[Page-level text extractions]
• • • • •
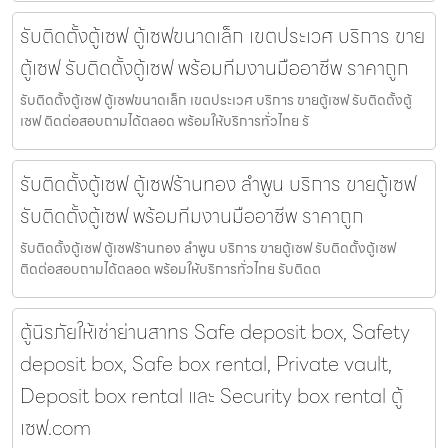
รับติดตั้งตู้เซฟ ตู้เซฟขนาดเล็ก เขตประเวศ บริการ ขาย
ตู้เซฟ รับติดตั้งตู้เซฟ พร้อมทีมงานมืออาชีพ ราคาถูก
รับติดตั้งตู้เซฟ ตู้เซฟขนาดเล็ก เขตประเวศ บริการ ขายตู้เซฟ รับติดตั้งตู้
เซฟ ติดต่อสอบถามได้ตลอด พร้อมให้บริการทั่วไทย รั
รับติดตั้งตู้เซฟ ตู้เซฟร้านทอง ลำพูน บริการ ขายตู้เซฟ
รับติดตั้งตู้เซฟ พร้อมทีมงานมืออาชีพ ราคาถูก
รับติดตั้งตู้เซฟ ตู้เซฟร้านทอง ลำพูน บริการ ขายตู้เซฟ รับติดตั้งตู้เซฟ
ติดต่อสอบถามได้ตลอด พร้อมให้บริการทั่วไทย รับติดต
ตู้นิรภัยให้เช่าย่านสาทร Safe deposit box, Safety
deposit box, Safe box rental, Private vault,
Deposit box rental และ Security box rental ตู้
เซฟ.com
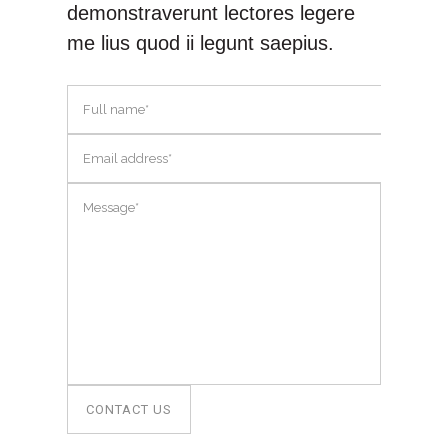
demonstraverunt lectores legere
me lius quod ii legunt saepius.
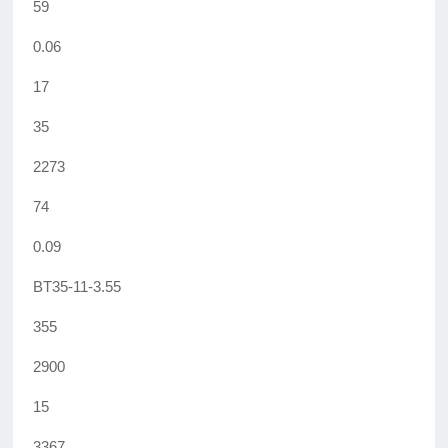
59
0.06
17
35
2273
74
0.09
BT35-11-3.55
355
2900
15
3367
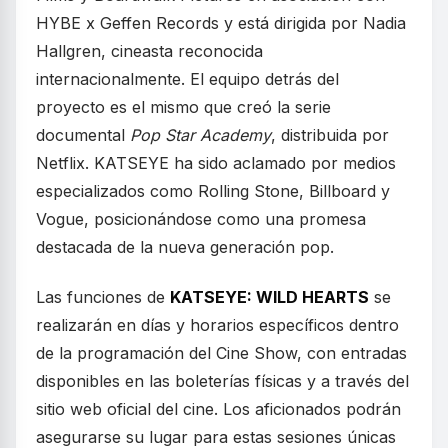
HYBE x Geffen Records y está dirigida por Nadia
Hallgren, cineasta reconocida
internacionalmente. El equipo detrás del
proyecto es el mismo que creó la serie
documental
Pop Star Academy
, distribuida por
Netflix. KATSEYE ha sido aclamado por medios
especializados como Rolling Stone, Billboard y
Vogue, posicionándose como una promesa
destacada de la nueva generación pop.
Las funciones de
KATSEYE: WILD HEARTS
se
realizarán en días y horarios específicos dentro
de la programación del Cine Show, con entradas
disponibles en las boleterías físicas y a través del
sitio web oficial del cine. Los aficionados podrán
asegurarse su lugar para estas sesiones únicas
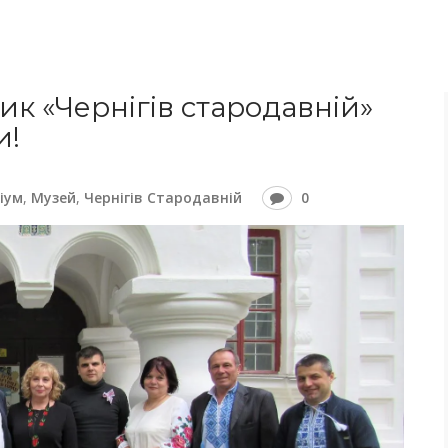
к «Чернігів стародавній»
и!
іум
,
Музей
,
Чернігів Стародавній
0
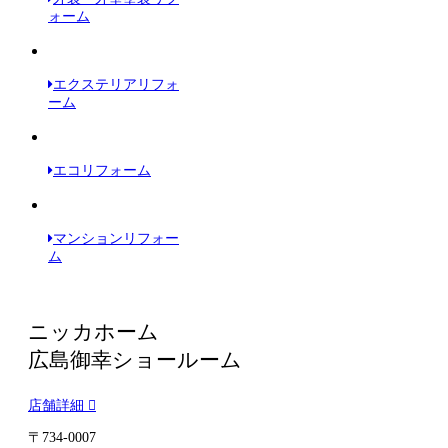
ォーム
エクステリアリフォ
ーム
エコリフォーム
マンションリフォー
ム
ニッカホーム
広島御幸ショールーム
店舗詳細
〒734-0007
• • • • •
*WORK INSTRUCTIONS:*
The answer must be every line of the entries that includes the word "ขายต".

*RESPONSE TO THIS TASK:*
รับติดตั้งตู้เซฟ ตู้เซฟขนาดเล็ก เขตประเวศ บริการ ขายตู้เซฟ รับติดตั้งตู้
รับติดตั้งตู้เซฟ ตู้เซฟร้านทอง ลำพูน บริการ ขายตู้เซฟ
รับติดตั้งตู้เซฟ ตู้เซฟร้านทอง ลำพูน บริการ ขายตู้เซฟ รับติดตั้งตู้เซฟ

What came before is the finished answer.